■ WYMAGANIA ZADANIA:
Czy możesz podać ponownie wszystkie poniższe wiersze bez żadnych zmian, pomijając w odpowiedzi obrazy?

■ PODANE INFORMACJE:

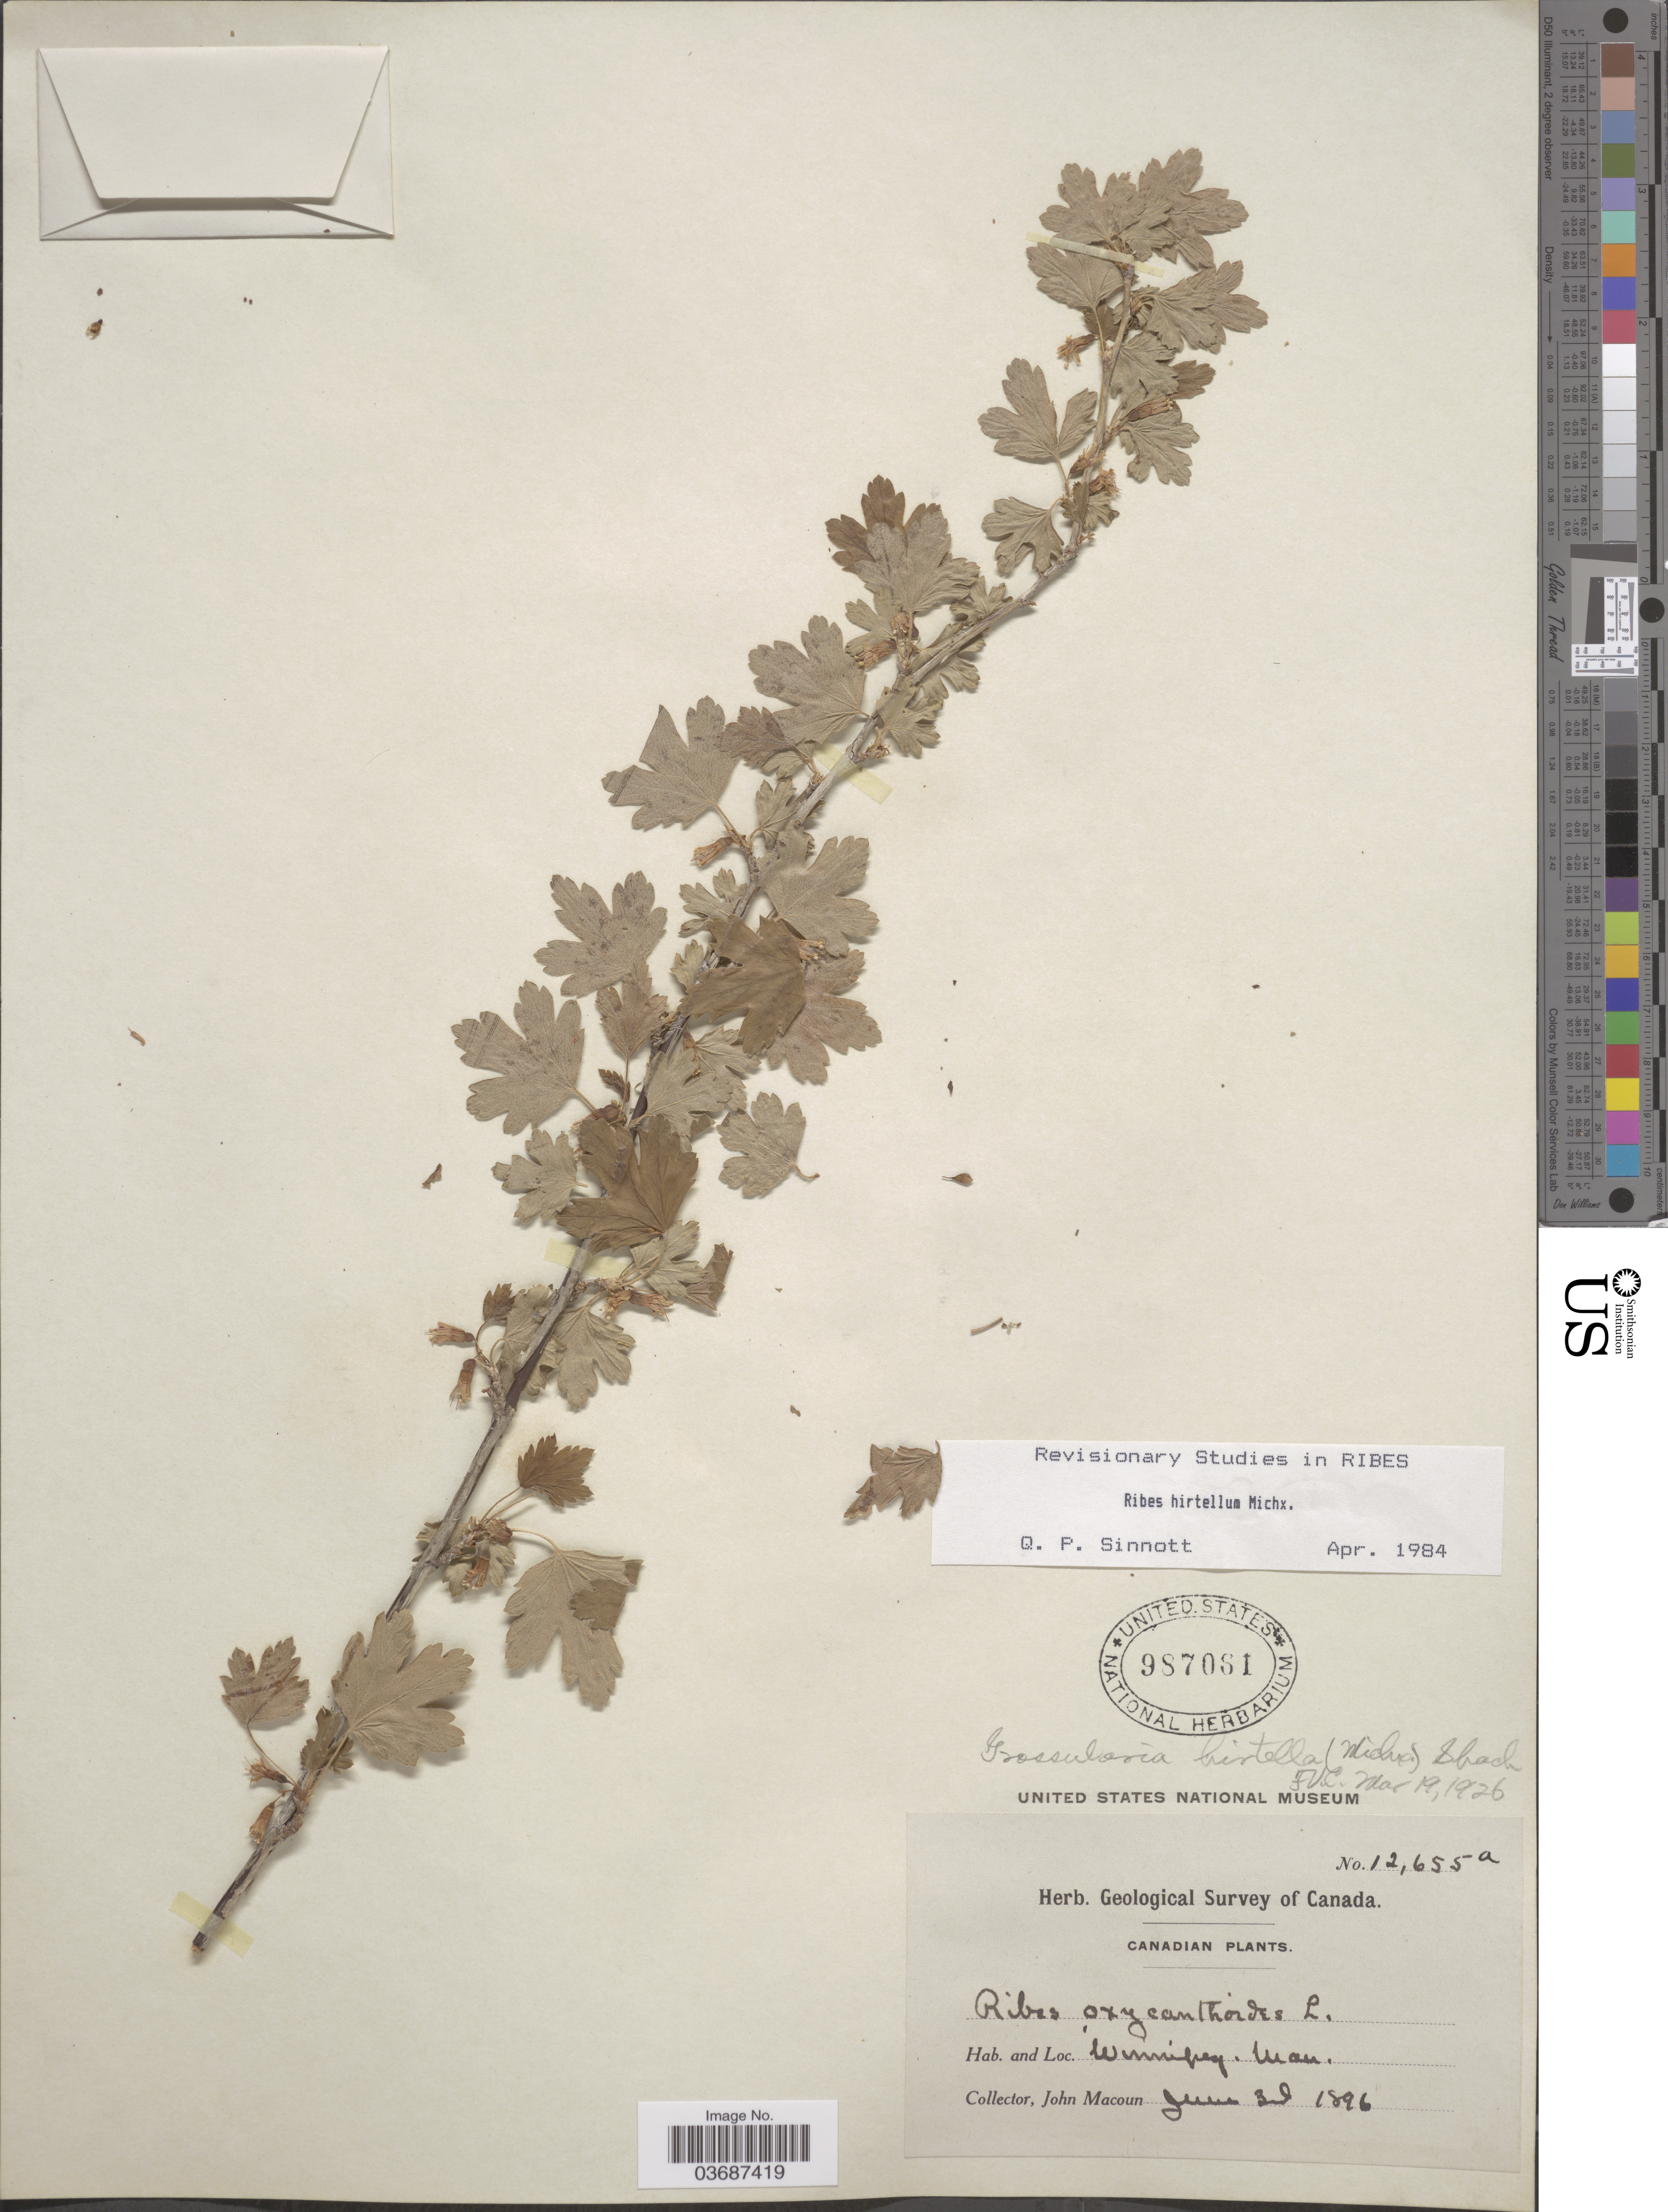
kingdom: Plantae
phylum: Tracheophyta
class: Magnoliopsida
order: Saxifragales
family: Grossulariaceae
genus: Ribes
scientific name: Ribes hirtellum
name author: Michx.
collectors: J. Macoun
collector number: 12655a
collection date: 1896-06-03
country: Canada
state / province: Manitoba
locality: Geological Survey of Canada. Winnipeg.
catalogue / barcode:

■ ODPOWIEDŹ DO ZADANIA:
kingdom: Plantae
phylum: Tracheophyta
class: Magnoliopsida
order: Saxifragales
family: Grossulariaceae
genus: Ribes
scientific name: Ribes hirtellum
name author: Michx.
collectors: J. Macoun
collector number: 12655a
collection date: 1896-06-03
country: Canada
state / province: Manitoba
locality: Geological Survey of Canada. Winnipeg.
catalogue / barcode:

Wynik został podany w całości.